Conversation
Implement reusable Agent Skills (agentskills.io format) that package the repo's domain knowledge for use by any SKILL.md-compatible agent: - markdown-ld-authoring: Frontmatter, entity_hints, wikilinks, and content structuring for maximum RDF extraction quality - sparql-query-writer: KB vocabulary, query patterns, case-insensitive matching, and safety constraints for the SPARQL endpoint - rdf-jsonld-engineer: JSON-LD context design, Turtle serialization, entity ID minting, and sameAs alignment with Wikidata - shacl-shape-designer: SHACL shape writing, pySHACL integration, and validation debugging patterns - llm-rdf-extraction: Prompt engineering for structured RDF output, confidence calibration, chunking strategy, and failure modes - knowledge-graph-mcp: MCP server exposing the KB as agent-callable tools (SPARQL, NL query, entity listing) via FastMCP Each skill follows the Agent Skills spec: SKILL.md with YAML frontmatter (name, description) + markdown instructions, with references/ for detailed schemas and examples.
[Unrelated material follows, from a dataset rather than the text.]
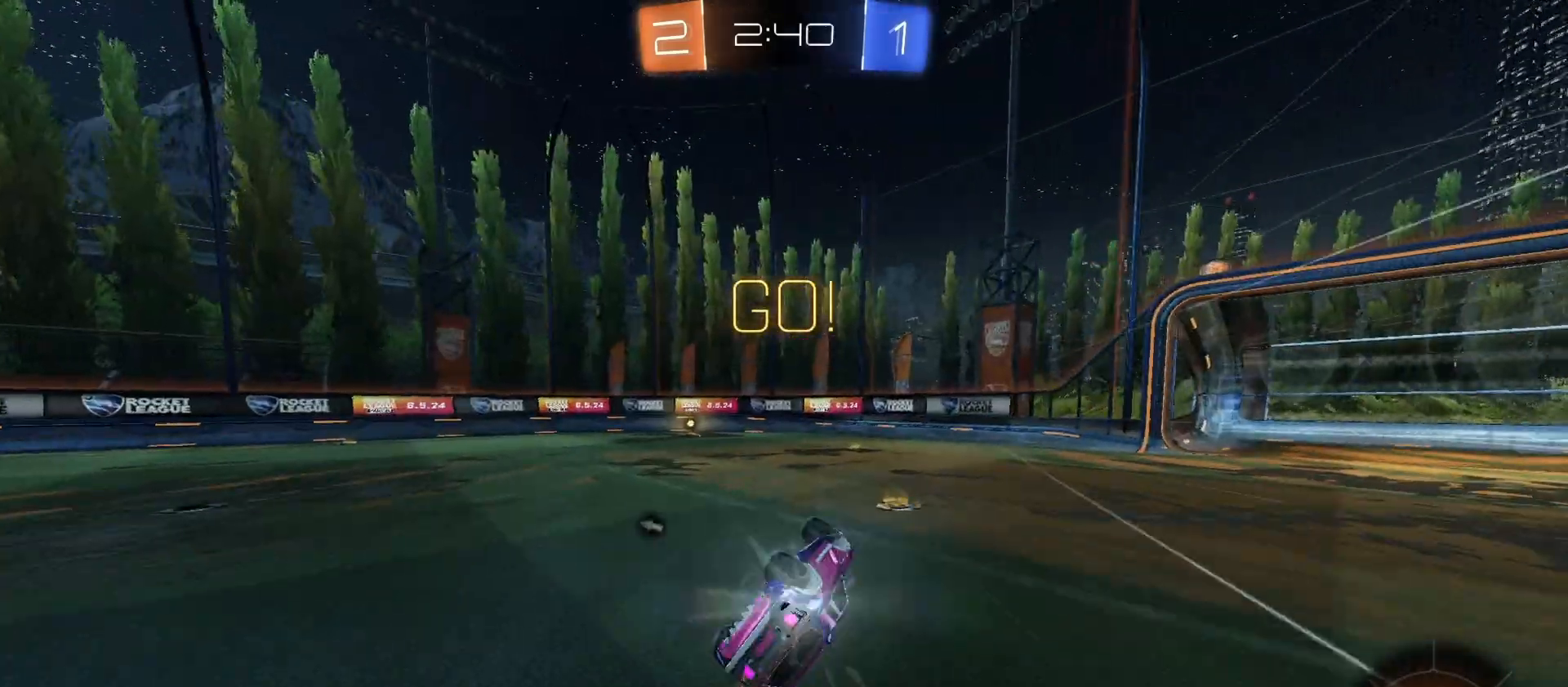
{"buttons": ["R2"], "left_stick": "left", "right_stick": "center", "events": [[100, "TRIANGLE", "down"], [167, "L1", "up"], [233, "TRIANGLE", "up"], [233, "left_stick", "center"], [333, "left_stick", "left"]]}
All names pass spec validation. Co-authored-by: Copilot <223556219+Copilot@users.noreply.github.com>
There was a problem hiding this comment.
Pull request overview
Adds a set of reusable Agent Skills (SKILL.md format) that document and package this repo’s Markdown-LD → RDF/JSON-LD → SPARQL knowledge-bank conventions, including a reference MCP server for querying the graph.
Changes:
- Introduces skill docs for authoring Markdown-LD, extracting RDF with LLMs, designing JSON-LD/RDF artifacts, writing SPARQL, and designing SHACL shapes.
- Adds reference “vocabulary / context / prompt patterns / existing shapes” documents to support those skills.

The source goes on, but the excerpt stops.